Медж на полуслове прервался и зашагал прочь. Дэвиду не оставалось ничего иного, как пойти следом в надежде, что среди всех этих намеков и полунамеков рано или поздно прорежется что-нибудь более-менее внятное.

– Ну, и что затем? – спросил он нетерпеливо.

– Что-то происходит, – на ходу сказал его собеседник, – и в одном из магнитов начинает меняться полярность. В магните вроде тебя. Всегда вроде тебя, – с горечью подчеркнул Медж. – Проходит какое-то время, и они перестают держаться вместе. Притяжение переходит в отталкивание, причем такое сильное, что все забывается – опять же тобой, а не нами. У Угловых вроде Боба память, быть может, и самая лучшая, но мы отличаемся другими способностями. Нам дано умение смотреть по сторонам, в том числе и оглядываться назад. Действовать, как действуют хранители того, что было. А иногда и как опекуны.

– Но эта смена полярности…

– Она может длиться неделями, месяцами. Иногда занимает целые годы. Может происходить рано, а может поздно. У нас с тобой она случилась необычайно поздно и вместе с тем быстро.

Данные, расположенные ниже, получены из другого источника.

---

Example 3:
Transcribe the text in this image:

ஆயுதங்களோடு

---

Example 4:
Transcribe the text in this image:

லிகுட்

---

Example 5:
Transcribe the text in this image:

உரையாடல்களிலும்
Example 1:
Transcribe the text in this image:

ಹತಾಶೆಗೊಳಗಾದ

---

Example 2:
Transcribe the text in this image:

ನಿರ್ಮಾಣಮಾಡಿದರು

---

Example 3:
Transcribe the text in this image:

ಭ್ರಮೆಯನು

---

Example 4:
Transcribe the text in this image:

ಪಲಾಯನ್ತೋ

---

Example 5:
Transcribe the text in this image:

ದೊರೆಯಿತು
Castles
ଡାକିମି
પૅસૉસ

– Ты говоришь, мы были друзьями, – еле поспевая за ним, упорно напомнил Дэвид.

– О да. Еще какими!

– Но где, когда?

– С того самого момента под столом. И здесь тоже – почти все то время, что ты жил в городе.

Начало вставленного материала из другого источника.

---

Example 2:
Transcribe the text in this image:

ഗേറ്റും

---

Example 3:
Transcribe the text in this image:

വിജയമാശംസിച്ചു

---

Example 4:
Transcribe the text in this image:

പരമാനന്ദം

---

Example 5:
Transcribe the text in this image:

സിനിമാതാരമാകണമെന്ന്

– Тогда почему я тебя не помню?

– Ты вырос. Дети рождаются безо всяких там житейских установок. Но уже фактически с рождения за ребенка берется мир и первые двадцать лет усердно вколачивает в него свои правила, вытесняя волшебство. Научает человека очерчивать себя линией, отделяя себя от остальной вселенной, превращая себя в обособленное «Я» вместо того, чтобы вливаться в облако взаимодействия, что простирается во всех направлениях. И вот когда линия обведена вокруг полностью, в человеке задергиваются шторки. Во всяком случае, так говаривал Одиночка Клайв, и я склонен ему верить.

– А кто он такой, этот Клайв? – допытывался Дэвид.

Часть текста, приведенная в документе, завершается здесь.